I understand that your usecase needs a more fine grained control over
the selection but that alone is not a reason to nack the implementation
which doesn't provide it (yet).

> It is certainly possible to add oom priorities on top before it is merged, 
> but I don't see why it isn't part of the patchset.

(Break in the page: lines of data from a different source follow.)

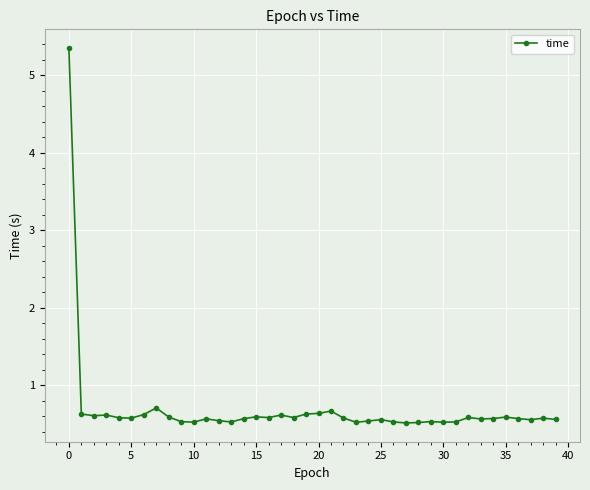

What is the difference between the maximum and minimum values?

4.8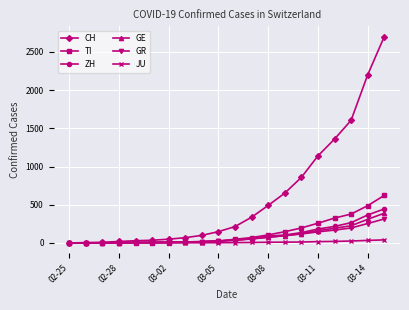

What is the maximum value shown in the chart?

2700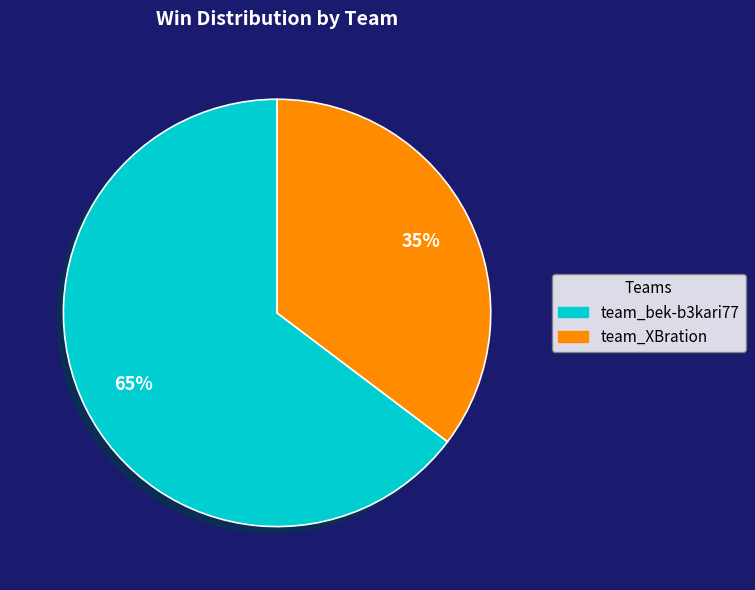

The team_XBration slice represents 35% of the pie. True or false?

True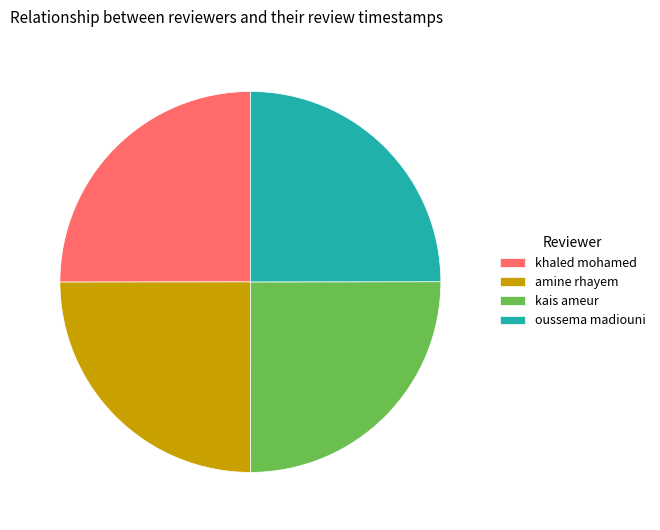

Approximately how many times larger is the value at oussema madiouni compared to khaled mohamed?

1.0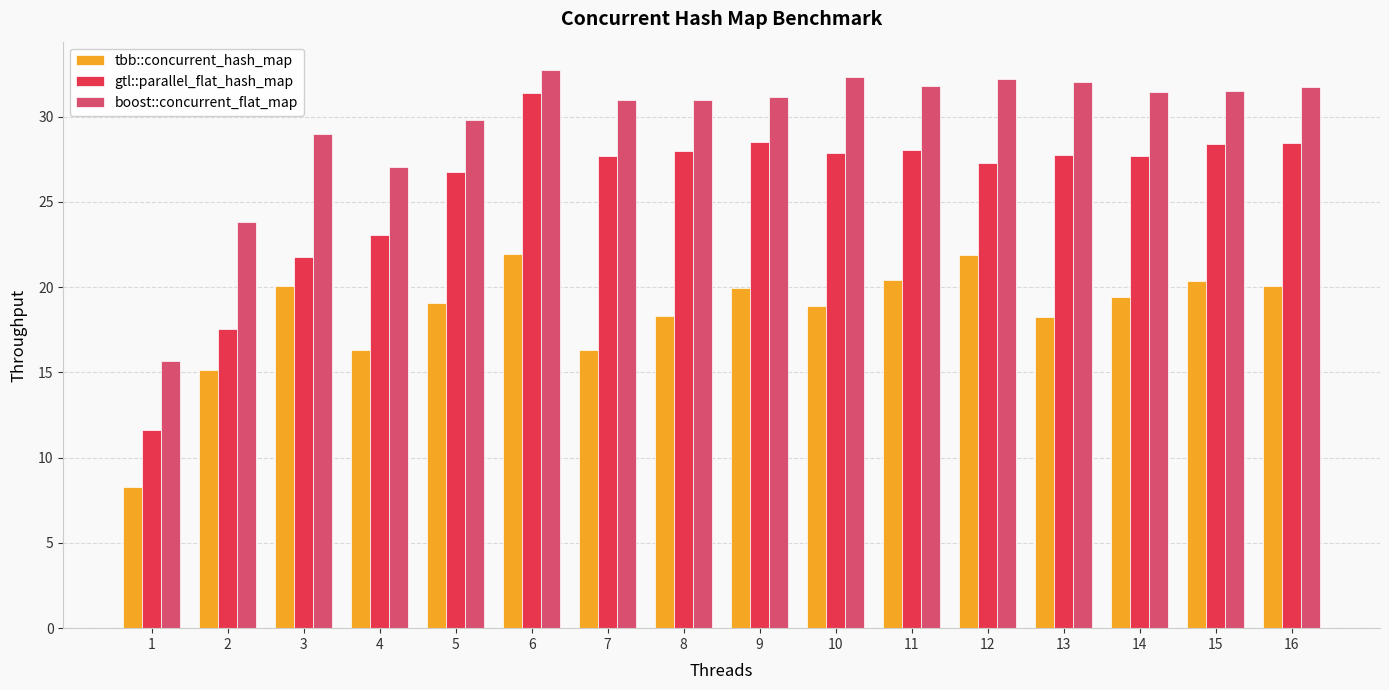

What is the average value of the boost::concurrent_flat_map series?

29.6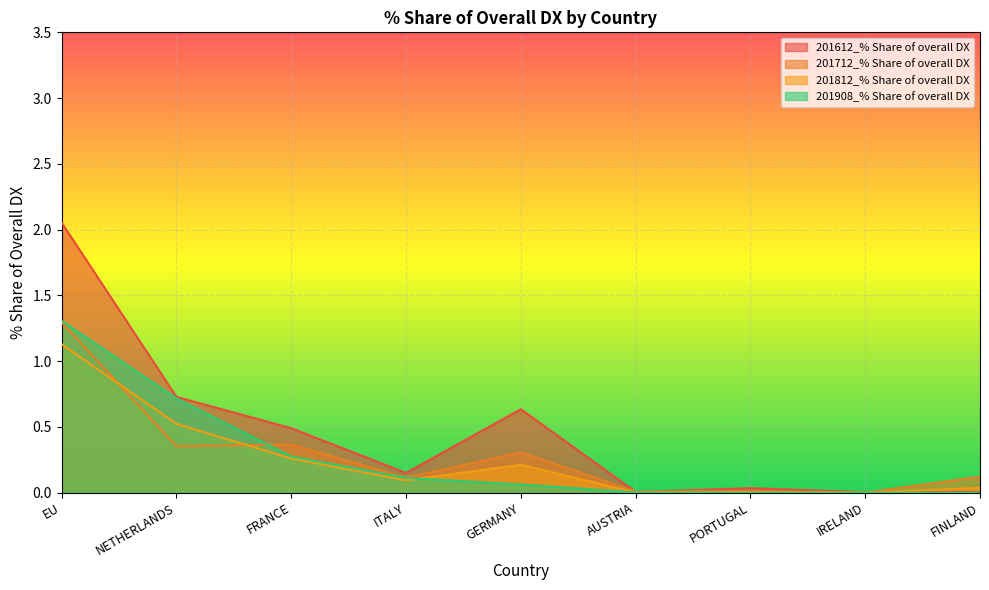

Which category has the lowest value in the 201612_% Share of overall DX series?

IRELAND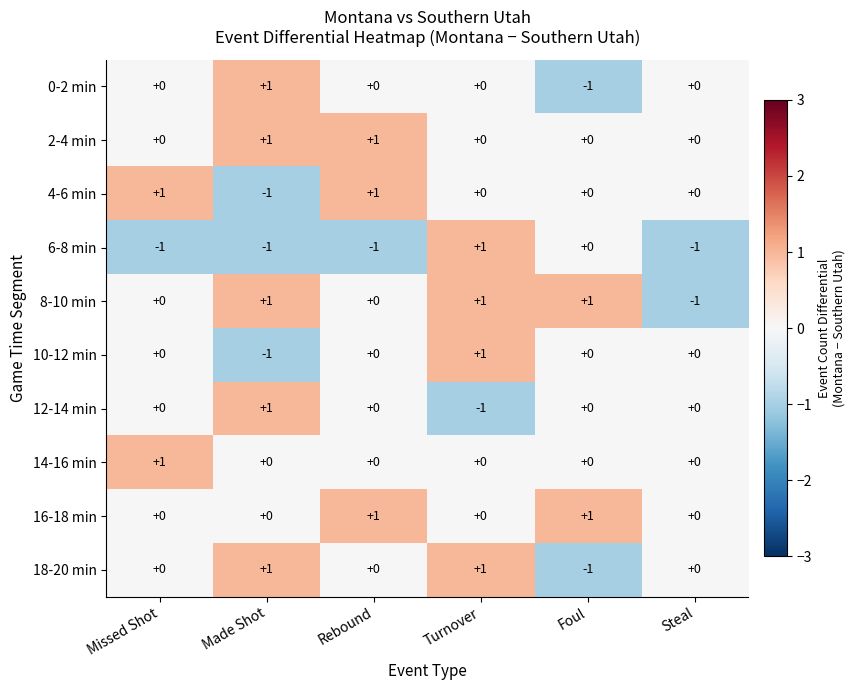

Between Turnover and Foul, which series saw the biggest shift?

18-20 min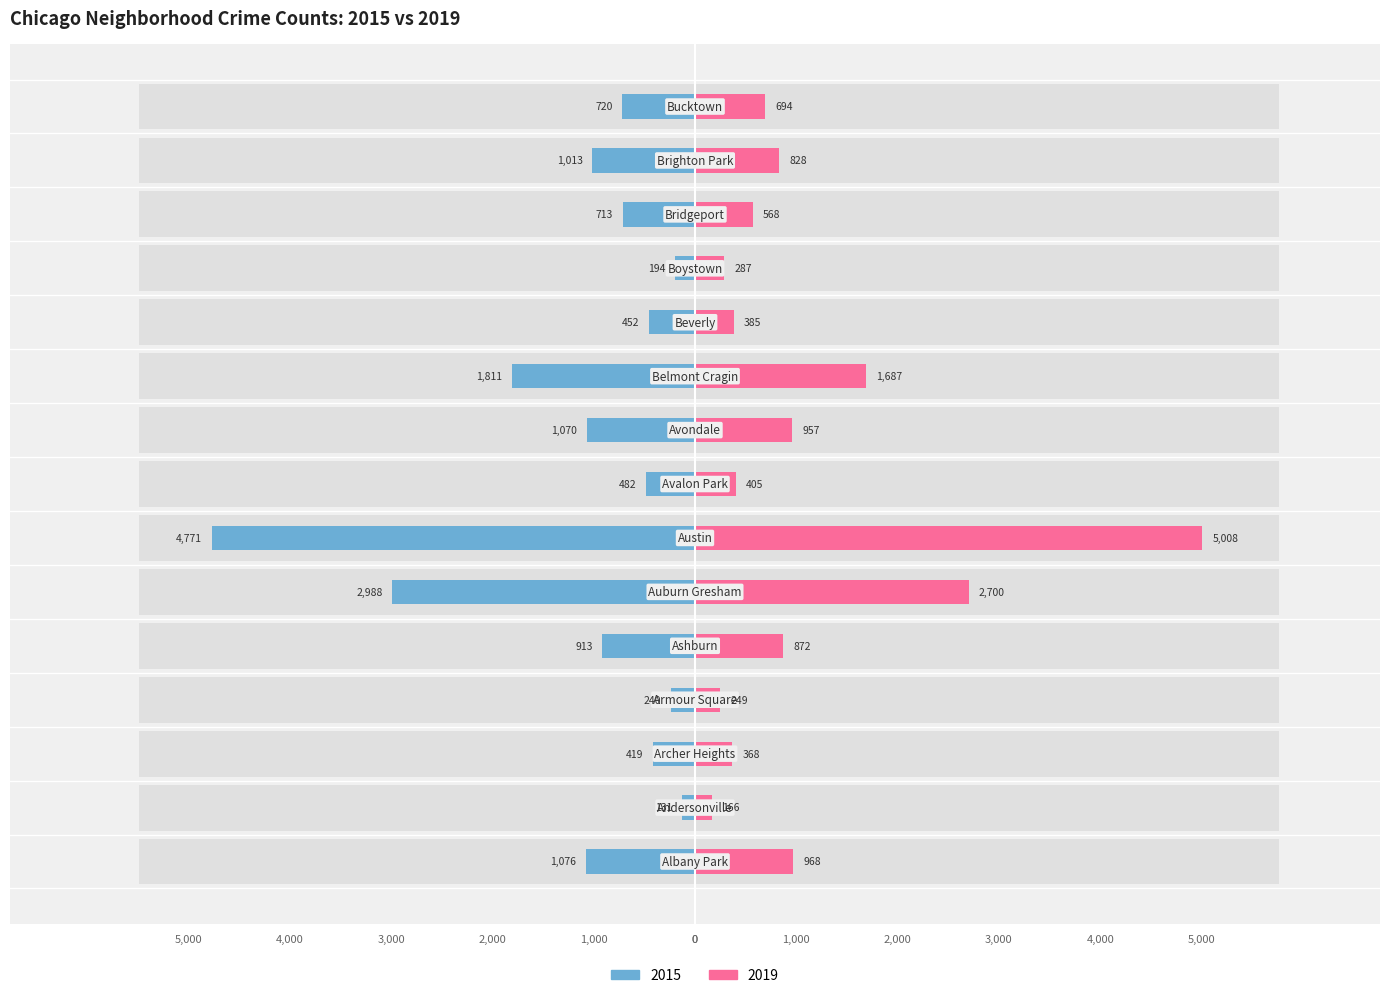

Is it true that 2015 equals -253 at Albany Park?

False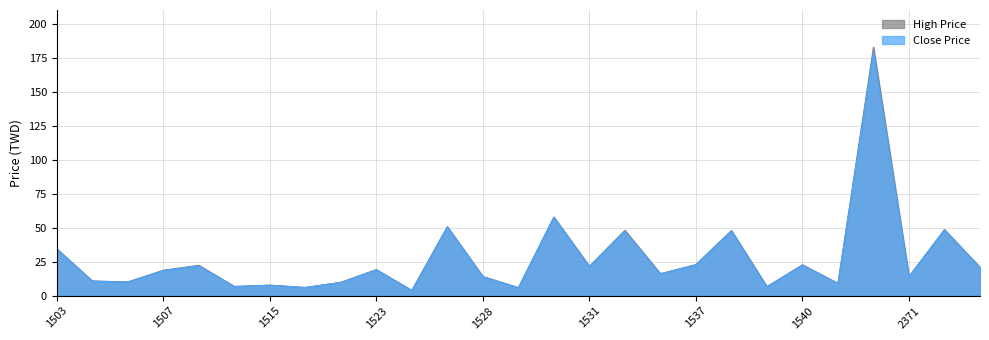

How many lines are shown in the chart?

2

Because the semantic of the priority for non-leaf memcgs is not fully
clear and I would rather have the core of the functionality merged
before this is sorted out.

> We need it before its 
> merged to avoid users playing with /proc/pid/oom_score_adj to prevent any 
> killing in the most preferable memcg when they could have simply changed 
> the oom priority.

I am sorry but I do not really understand your concern. Are you
suggesting that users would start oom disable all tasks in a memcg to
give it a higher priority? Even if that was the case why should such an
abuse be a blocker for generic memcg aware oom killer being merged?
-- 
Michal Hocko
SUSE Labs